A run of records:
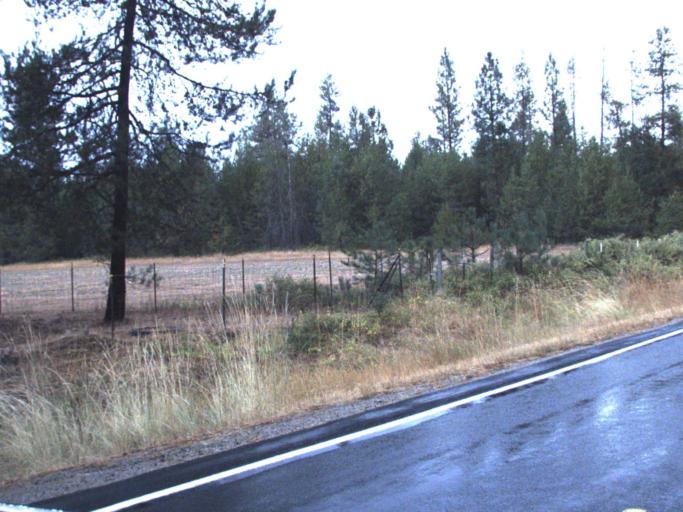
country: US
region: Washington
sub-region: Stevens County
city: Chewelah
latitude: 48.0221
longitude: -117.7316
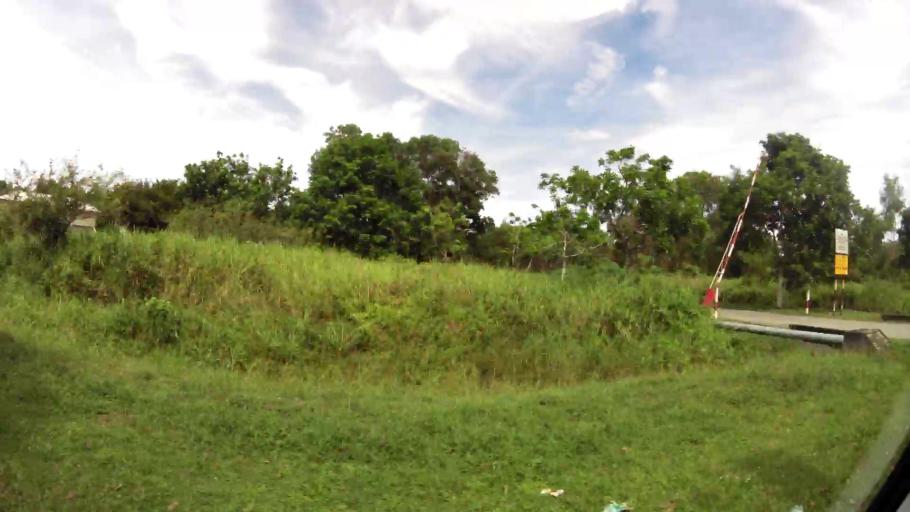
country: BN
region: Belait
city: Seria
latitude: 4.6012
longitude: 114.3101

Direction: Lay out the listing from the line with "city: Chewelah" through the end of the listing as a two-column CSV with columns named field and value. Give each line its own row, put each field in quotes with line breaks turned into spaces, and leave out the pictures.

Solution for this exercise:
field,value
"city:","Chewelah"
"latitude:","48.0221"
"longitude:","-117.7316"
"country:","BN"
"region:","Belait"
"city:","Seria"
"latitude:","4.6012"
"longitude:","114.3101"